» **Compito richiesto 1**
Trasforma in un elenco numerato le voci a partire dalla prima e fino alla riga che contiene "Andorra: none -> 06:42", entrambe comprese, tralasciando le righe vuote.

» **Estratto del documento**
-.-.-

Alla luce di quanto emerso dalla ricerca su digitalizzazione e sostenibilità presentata assieme alle tre azioni suggerite, si può guardare ai prossimi mesi con pragmatico ottimismo come ha suggerito Silvia Candiani, Country General Manager di Microsoft Italia, perché ora “esistono strumenti digitali per misurare e ridurre l’impatto sul pianeta, la sensibilità delle aziende sul tema è aumentata notevolmente e siamo diventati in grado di creare innovazione sostenibile aumentando la produttività e migliorando allo stesso tempo il nostro impatto su ambiente e società”.

-.-.-

» **Compito richiesto 2**
Rispondi alle domande seguenti sul brano relativo a digitalizzazione e sostenibilità.
(a) Quale carica ricopre Silvia Candiani?
(b) Con quale atteggiamento si può guardare ai prossimi mesi?
(c) Quante azioni suggerite sono state presentate assieme alla ricerca?

» **Dati forniti**
-.-.-

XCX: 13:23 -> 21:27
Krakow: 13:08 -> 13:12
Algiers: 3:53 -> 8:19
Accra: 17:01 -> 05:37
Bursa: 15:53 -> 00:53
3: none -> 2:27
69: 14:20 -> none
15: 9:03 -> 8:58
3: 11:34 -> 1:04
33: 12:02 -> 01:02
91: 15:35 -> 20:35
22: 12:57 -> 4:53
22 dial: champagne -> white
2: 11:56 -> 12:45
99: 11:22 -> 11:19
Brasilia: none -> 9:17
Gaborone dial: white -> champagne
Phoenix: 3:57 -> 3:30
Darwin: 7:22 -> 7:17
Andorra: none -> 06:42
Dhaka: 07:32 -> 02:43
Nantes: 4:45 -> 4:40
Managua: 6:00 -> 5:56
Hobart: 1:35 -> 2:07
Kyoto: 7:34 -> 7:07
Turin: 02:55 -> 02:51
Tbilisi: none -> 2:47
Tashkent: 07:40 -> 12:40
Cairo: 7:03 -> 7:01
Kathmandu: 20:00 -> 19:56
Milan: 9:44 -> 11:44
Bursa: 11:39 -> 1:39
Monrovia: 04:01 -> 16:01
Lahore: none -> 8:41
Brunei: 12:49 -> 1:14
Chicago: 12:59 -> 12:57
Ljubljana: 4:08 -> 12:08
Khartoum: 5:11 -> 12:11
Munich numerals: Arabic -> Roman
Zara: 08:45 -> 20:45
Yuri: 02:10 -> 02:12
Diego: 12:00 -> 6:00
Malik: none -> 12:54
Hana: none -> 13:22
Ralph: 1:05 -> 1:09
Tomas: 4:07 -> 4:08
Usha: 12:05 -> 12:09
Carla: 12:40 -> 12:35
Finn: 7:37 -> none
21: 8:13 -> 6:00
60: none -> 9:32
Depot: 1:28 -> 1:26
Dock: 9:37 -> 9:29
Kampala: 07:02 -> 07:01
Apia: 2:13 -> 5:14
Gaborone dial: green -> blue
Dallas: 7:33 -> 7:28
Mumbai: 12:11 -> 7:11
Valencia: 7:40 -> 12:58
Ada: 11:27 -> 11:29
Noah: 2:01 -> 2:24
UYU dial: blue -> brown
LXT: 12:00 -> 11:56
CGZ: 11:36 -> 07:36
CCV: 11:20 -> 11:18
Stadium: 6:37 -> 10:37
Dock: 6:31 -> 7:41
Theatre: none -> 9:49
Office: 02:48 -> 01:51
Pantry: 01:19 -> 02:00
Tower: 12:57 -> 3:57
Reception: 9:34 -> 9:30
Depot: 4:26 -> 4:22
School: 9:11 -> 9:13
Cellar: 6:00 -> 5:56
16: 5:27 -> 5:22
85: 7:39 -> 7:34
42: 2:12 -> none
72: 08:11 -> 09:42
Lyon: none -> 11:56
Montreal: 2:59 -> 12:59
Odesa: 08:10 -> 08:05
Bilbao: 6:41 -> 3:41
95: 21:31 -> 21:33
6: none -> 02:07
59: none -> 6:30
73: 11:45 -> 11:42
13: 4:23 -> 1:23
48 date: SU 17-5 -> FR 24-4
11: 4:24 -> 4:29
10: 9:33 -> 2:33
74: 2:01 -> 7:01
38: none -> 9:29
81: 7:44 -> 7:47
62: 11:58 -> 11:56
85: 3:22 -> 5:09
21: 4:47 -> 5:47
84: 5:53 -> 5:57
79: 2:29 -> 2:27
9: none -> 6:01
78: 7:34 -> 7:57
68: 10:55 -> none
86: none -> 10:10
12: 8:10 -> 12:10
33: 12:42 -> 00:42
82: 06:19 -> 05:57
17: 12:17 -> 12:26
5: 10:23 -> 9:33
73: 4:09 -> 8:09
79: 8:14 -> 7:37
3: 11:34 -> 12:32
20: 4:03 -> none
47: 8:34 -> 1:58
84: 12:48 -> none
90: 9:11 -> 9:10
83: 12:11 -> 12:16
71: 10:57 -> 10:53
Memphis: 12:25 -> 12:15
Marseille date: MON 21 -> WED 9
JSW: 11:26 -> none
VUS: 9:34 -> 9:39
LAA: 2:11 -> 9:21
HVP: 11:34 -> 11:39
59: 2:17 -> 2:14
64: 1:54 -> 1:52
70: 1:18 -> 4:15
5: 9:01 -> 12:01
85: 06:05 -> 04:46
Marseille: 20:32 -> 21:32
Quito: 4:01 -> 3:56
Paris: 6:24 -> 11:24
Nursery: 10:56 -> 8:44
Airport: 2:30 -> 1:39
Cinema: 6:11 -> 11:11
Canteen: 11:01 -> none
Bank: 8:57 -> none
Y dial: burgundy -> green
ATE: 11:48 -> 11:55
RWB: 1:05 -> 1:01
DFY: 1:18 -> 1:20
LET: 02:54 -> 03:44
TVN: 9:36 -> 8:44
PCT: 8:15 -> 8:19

-.-.-

» **Risposta corretta 1**
1. XCX: 13:23 -> 21:27
2. Krakow: 13:08 -> 13:12
3. Algiers: 3:53 -> 8:19
4. Accra: 17:01 -> 05:37
5. Bursa: 15:53 -> 00:53
6. 3: none -> 2:27
7. 69: 14:20 -> none
8. 15: 9:03 -> 8:58
9. 3: 11:34 -> 1:04
10. 33: 12:02 -> 01:02
11. 91: 15:35 -> 20:35
12. 22: 12:57 -> 4:53
13. 22 dial: champagne -> white
14. 2: 11:56 -> 12:45
15. 99: 11:22 -> 11:19
16. Brasilia: none -> 9:17
17. Gaborone dial: white -> champagne
18. Phoenix: 3:57 -> 3:30
19. Darwin: 7:22 -> 7:17
20. Andorra: none -> 06:42

» **Risposta corretta 2**
(a) Country General Manager di Microsoft Italia.
(b) Con pragmatico ottimismo.
(c) Tre.